▶ **Apply what you read**
• 1. In the forum post about ipify and the X-Forwarded-For header, why does the service still allow insecure access alongside HTTPS?
• 2. Pick up the forum post about ipify and the X-Forwarded-For header right after its final line and keep it going.

▶ **Exercise passage**
+-------+

Re: @benyanke HTTPs doesn’t solve this. The service already allows HTTPs access (and insecure, because some legacy devices that use this service don’t have libssl), but that won’t help if a client is getting their X-Forward-For header modified.

Let’s say you make this curl request:

$ curl -H "X-Forwarded-For: 127.0.0.1" https://api.ipify.org

You will get back an IP of 127.0.0.1 from ipify. This is because of the way the load balancers handle the incoming request header (as I mentioned above).

Sure: SSL helps with MITM which is what you’re likely referring to: but if you’re connecting TO A PROXY they will almost definitely be overwriting the X-Forwarded-For header which is the problem.

And re: @jonashaag I’ve explained above the only way to solve this. What it basically boils down to is that we’ll consider moving to new infrastructure when possible. Right now there’s just not enough time to do so.

And… Warm DNS cache has nothing to do with that performance difference. The difference in performance is simply because the ident.me service isn’t designed for scale. Let me explain:

Check out the dig record for ident.me:

$ curl https://ident.me

; <<>> DiG 9.10.3-P4-Ubuntu <<>> ident.me
;; global options: +cmd
;; Got answer:
;; ->>HEADER<<- opcode: QUERY, status: NOERROR, id: 46044
;; flags: qr rd ra; QUERY: 1, ANSWER: 1, AUTHORITY: 0, ADDITIONAL: 1

;; OPT PSEUDOSECTION:
; EDNS: version: 0, flags:; udp: 65494
;; QUESTION SECTION:
;ident.me.			IN	A

;; ANSWER SECTION:
ident.me.		3	IN	A	176.58.123.25

;; Query time: 0 msec
;; SERVER: 127.0.0.53#53(127.0.0.53)

+-------+

▶ **Supplied entries**
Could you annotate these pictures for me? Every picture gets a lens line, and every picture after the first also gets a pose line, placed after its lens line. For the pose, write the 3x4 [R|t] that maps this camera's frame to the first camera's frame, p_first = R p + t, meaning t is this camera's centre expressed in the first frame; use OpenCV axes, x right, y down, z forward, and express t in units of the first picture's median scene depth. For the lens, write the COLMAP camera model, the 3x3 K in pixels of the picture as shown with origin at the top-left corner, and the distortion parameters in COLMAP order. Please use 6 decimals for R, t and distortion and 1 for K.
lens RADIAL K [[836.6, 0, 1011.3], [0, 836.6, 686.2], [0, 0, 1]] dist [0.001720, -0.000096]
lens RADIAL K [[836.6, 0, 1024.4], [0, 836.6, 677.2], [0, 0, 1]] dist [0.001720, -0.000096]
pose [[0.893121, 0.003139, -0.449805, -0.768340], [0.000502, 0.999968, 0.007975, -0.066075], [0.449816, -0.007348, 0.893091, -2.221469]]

+-------+

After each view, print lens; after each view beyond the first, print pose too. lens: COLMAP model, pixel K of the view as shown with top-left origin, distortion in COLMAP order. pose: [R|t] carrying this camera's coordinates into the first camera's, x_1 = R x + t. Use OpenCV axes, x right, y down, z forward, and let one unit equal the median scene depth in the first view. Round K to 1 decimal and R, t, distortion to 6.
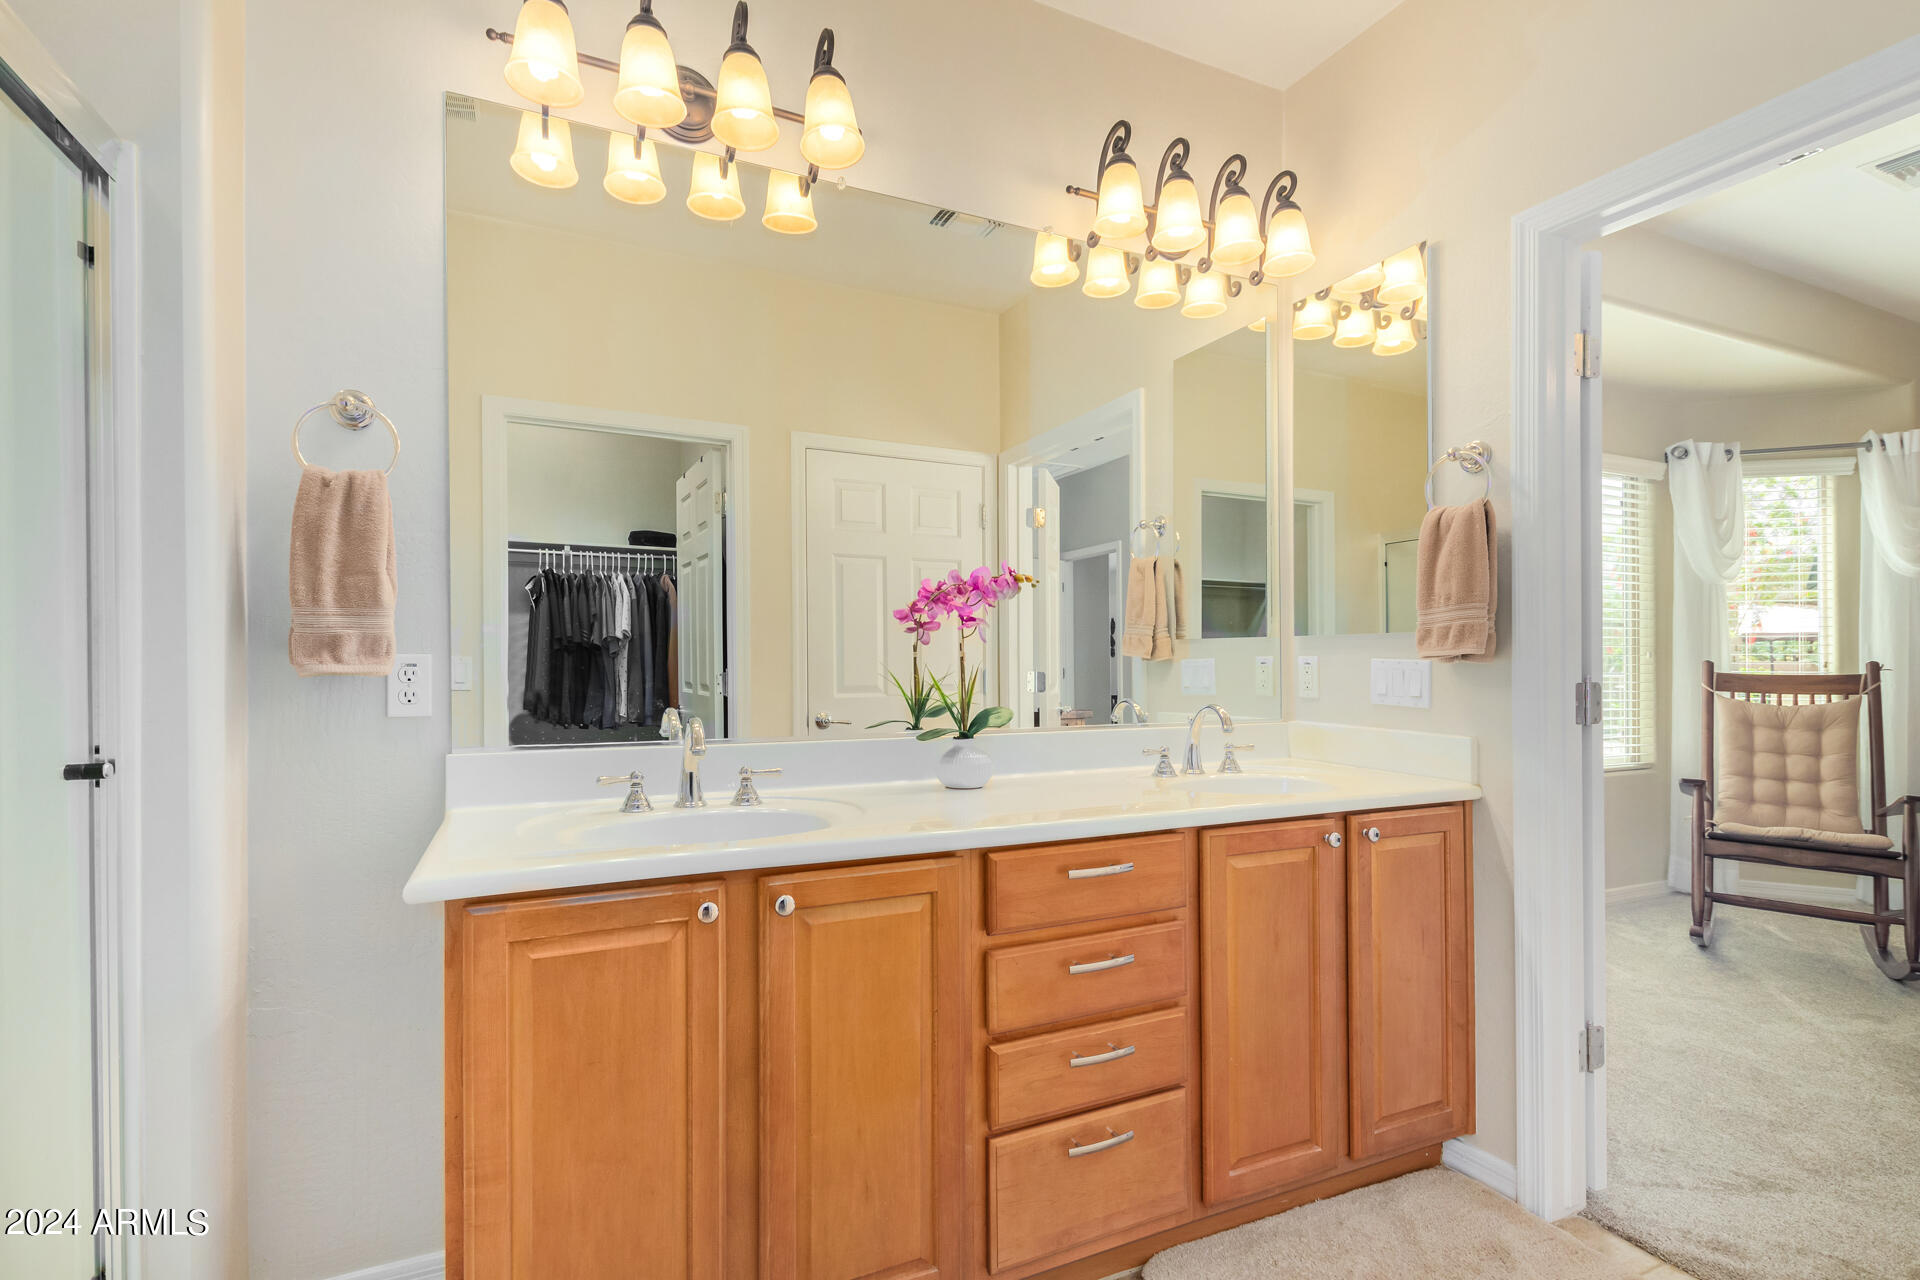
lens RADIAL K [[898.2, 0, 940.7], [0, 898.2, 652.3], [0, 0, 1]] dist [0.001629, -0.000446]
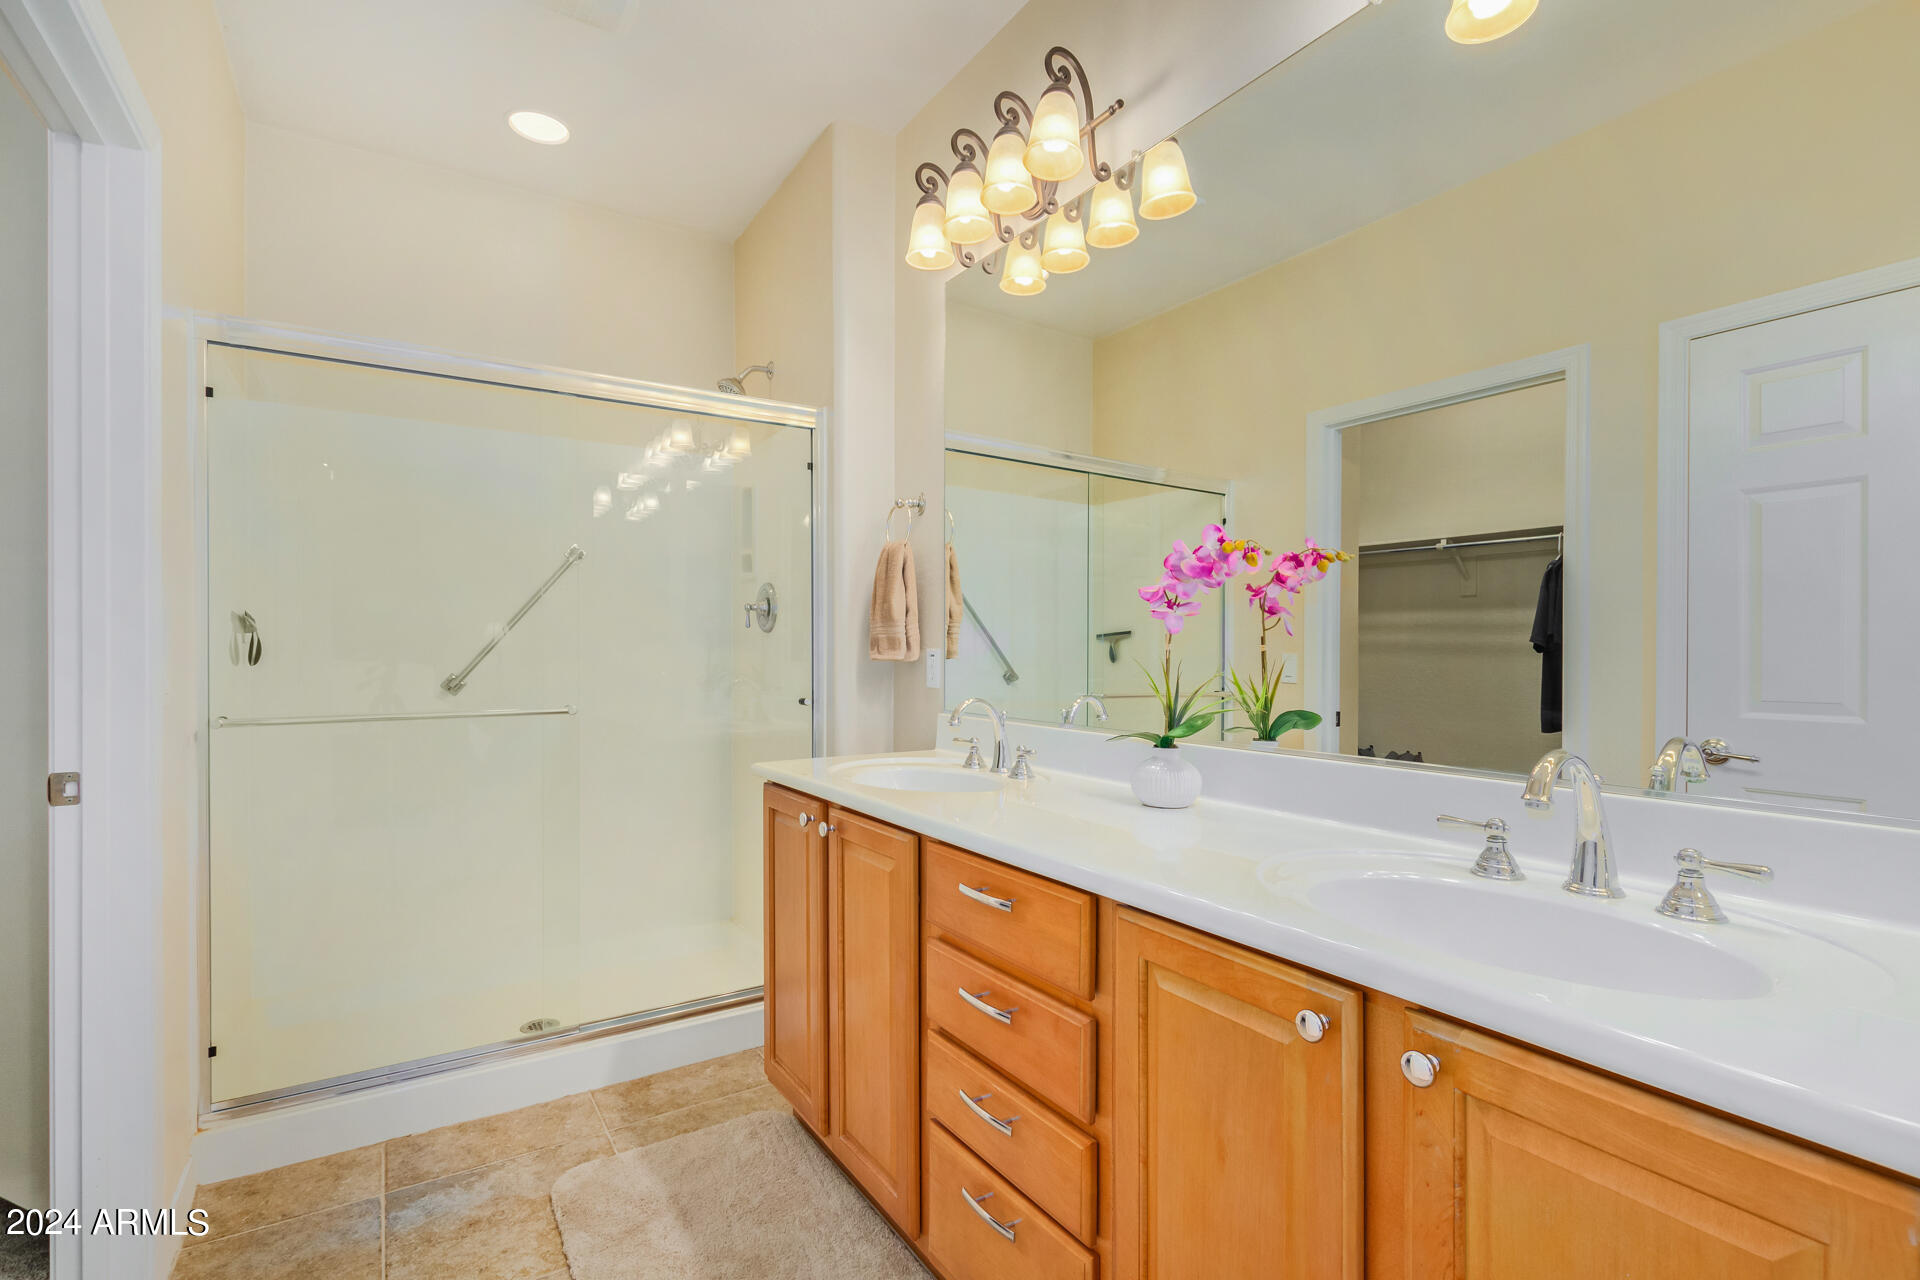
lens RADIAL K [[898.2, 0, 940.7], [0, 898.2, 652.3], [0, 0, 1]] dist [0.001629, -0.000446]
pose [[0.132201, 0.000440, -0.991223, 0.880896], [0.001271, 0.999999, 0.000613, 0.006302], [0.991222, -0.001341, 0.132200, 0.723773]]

+-------+

▶ **Answers to the exercises**
• 1. Some legacy devices that use the service don't have libssl.

• 2.
;; WHEN: Mon Oct 30 10:30:20 PDT 2017
;; MSG SIZE  rcvd: 53

See how there’s a single A record with a single public IP address? That means the service is running on a single server directly (with no redundancy).

This is fine for small services that don’t need to deal with high volumes of requests, but ipify doesn’t have that luxury. ipify was designed from day 1 to support billions of requests per day, and to be able to seamlessly scale as much as necessary.

Take a look at the dig info for ipify:

$ dig api.ipify.org

; <<>> DiG 9.10.3-P4-Ubuntu <<>> api.ipify.org
;; global options: +cmd
;; Got answer:
;; ->>HEADER<<- opcode: QUERY, status: NOERROR, id: 4320
;; flags: qr rd ra; QUERY: 1, ANSWER: 5, AUTHORITY: 0, ADDITIONAL: 1

;; OPT PSEUDOSECTION:
; EDNS: version: 0, flags:; udp: 65494
;; QUESTION SECTION:
;api.ipify.org.			IN	A

;; ANSWER SECTION:
api.ipify.org.		243	IN	CNAME	nagano-19599.herokussl.com.
nagano-19599.herokussl.com. 1541 IN	CNAME	elb097307-934924932.us-east-1.elb.amazonaws.com.
elb097307-934924932.us-east-1.elb.amazonaws.com. 14 IN A 184.73.220.206
elb097307-934924932.us-east-1.elb.amazonaws.com. 14 IN A 23.23.170.235
elb097307-934924932.us-east-1.elb.amazonaws.com. 14 IN A 174.129.241.106

;; Query time: 40 msec
;; SERVER: 127.0.0.53#53(127.0.0.53)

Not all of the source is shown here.